DATA PROVIDED:
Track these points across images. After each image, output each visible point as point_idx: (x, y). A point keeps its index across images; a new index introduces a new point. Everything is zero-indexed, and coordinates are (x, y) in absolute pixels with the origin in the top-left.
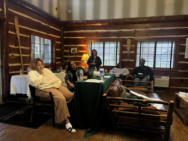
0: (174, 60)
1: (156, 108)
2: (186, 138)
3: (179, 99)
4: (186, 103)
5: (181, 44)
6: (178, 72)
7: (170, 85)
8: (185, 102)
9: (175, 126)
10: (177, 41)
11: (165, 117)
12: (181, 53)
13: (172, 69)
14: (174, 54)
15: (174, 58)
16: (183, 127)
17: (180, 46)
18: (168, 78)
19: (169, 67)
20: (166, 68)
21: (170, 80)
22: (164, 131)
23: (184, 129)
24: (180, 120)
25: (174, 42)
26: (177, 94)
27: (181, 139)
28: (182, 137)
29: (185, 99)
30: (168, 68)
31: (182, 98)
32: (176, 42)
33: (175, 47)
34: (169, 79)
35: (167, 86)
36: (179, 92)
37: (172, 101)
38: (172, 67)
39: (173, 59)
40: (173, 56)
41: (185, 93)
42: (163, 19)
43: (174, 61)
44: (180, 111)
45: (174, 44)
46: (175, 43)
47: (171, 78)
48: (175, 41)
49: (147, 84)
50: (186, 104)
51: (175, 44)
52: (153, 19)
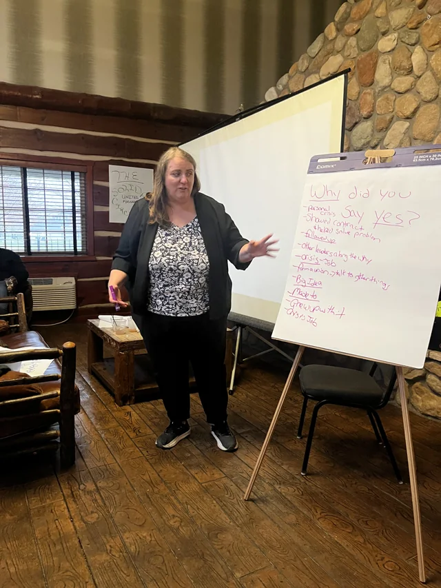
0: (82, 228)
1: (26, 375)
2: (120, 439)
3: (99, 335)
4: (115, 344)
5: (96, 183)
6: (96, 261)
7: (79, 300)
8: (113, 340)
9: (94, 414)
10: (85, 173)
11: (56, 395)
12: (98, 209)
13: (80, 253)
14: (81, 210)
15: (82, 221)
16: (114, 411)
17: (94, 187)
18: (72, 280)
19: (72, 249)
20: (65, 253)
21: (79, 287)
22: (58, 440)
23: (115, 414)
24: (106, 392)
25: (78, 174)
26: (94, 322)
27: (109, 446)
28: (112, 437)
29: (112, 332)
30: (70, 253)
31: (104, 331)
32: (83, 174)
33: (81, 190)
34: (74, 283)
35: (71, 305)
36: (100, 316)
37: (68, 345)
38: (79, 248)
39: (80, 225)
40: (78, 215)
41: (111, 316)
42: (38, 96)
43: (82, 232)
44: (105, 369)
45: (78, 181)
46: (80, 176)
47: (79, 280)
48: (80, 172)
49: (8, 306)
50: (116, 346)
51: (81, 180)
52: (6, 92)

--

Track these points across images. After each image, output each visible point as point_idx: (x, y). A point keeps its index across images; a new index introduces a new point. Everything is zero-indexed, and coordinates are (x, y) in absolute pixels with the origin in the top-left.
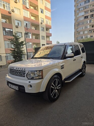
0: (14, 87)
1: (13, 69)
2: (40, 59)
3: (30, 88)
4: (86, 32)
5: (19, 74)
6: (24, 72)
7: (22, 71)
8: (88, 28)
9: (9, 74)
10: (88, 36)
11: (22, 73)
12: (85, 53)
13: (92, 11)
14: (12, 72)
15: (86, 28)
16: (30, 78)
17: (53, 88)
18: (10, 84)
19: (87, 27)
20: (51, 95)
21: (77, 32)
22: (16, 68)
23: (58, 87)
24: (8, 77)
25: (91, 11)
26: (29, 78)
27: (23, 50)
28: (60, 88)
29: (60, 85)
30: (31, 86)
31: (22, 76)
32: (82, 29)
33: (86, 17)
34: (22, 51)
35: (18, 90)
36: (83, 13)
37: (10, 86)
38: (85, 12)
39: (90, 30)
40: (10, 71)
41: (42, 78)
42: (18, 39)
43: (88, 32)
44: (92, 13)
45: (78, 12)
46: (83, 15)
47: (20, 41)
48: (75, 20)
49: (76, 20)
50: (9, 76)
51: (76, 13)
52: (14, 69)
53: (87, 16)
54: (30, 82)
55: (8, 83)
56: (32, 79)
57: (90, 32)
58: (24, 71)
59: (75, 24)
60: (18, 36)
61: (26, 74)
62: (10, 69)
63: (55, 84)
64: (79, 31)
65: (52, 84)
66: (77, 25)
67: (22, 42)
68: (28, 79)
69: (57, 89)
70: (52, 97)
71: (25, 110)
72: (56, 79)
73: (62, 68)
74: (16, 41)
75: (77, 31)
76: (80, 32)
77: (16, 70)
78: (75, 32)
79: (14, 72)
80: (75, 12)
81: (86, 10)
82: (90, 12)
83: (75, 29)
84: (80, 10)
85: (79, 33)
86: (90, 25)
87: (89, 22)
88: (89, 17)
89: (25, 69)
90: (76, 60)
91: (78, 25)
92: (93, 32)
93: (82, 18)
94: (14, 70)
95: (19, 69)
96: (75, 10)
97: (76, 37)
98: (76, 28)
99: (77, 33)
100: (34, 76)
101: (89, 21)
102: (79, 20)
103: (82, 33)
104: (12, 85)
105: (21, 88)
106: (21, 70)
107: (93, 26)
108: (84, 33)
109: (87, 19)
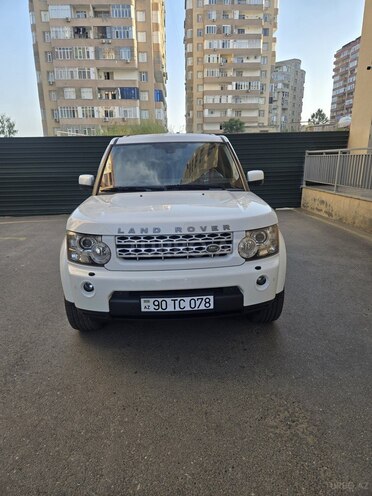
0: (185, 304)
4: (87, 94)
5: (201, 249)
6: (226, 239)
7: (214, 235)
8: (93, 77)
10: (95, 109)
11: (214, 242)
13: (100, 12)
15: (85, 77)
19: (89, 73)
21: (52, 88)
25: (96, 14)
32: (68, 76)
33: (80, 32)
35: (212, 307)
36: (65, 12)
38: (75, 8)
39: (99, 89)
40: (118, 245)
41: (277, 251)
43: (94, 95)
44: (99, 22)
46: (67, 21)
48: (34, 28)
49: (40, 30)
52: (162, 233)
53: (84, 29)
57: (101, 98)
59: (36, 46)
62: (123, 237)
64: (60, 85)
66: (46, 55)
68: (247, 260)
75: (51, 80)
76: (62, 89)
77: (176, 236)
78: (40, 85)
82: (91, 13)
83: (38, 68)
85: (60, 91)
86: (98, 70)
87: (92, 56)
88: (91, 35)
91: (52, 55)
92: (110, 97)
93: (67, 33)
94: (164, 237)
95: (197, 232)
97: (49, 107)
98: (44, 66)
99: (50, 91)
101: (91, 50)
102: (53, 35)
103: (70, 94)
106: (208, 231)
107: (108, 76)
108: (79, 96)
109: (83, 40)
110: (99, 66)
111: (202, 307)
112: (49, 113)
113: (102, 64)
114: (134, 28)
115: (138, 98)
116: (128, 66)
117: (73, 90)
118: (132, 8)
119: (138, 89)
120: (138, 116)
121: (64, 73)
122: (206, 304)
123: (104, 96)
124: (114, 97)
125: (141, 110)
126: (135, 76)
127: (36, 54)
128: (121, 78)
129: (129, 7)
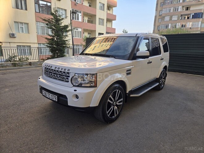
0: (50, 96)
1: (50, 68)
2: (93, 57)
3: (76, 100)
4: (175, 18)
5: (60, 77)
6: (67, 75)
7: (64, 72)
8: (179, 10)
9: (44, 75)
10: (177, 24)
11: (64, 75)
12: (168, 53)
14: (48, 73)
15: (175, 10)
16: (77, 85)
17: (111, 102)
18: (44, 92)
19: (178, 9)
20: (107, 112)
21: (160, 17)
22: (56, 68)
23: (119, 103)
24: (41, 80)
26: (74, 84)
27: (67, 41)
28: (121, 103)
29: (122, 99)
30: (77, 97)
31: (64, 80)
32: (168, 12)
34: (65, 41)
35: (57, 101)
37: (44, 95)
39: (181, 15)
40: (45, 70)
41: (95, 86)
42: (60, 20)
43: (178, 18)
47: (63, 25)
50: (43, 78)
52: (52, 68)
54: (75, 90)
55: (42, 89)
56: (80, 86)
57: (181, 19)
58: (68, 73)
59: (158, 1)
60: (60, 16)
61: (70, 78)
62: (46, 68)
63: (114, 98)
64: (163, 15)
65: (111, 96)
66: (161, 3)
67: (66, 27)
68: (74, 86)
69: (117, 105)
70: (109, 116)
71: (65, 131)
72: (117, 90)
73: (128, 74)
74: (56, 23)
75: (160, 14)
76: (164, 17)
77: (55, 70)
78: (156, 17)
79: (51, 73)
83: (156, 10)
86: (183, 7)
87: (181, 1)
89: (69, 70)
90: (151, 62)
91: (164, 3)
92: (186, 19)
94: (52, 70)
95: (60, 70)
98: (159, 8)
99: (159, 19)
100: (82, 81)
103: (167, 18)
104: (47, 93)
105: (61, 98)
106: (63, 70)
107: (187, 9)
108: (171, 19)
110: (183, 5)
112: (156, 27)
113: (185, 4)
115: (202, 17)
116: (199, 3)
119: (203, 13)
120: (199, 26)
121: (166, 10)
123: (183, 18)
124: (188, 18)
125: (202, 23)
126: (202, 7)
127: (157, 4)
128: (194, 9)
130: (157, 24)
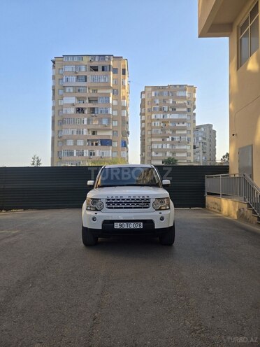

WHAT IS EXPECTED: In the data above, find the line that contains "8: (185, 102)" and the line that contains "39: (173, 59)". Repeat exactly those lines and every line between them, and only those.

EXPECTED ANSWER:
8: (185, 102)
9: (175, 126)
10: (177, 41)
11: (165, 117)
12: (181, 53)
13: (172, 69)
14: (174, 54)
15: (174, 58)
16: (183, 127)
17: (180, 46)
18: (168, 78)
19: (169, 67)
20: (166, 68)
21: (170, 80)
22: (164, 131)
23: (184, 129)
24: (180, 120)
25: (174, 42)
26: (177, 94)
27: (181, 139)
28: (182, 137)
29: (185, 99)
30: (168, 68)
31: (182, 98)
32: (176, 42)
33: (175, 47)
34: (169, 79)
35: (167, 86)
36: (179, 92)
37: (172, 101)
38: (172, 67)
39: (173, 59)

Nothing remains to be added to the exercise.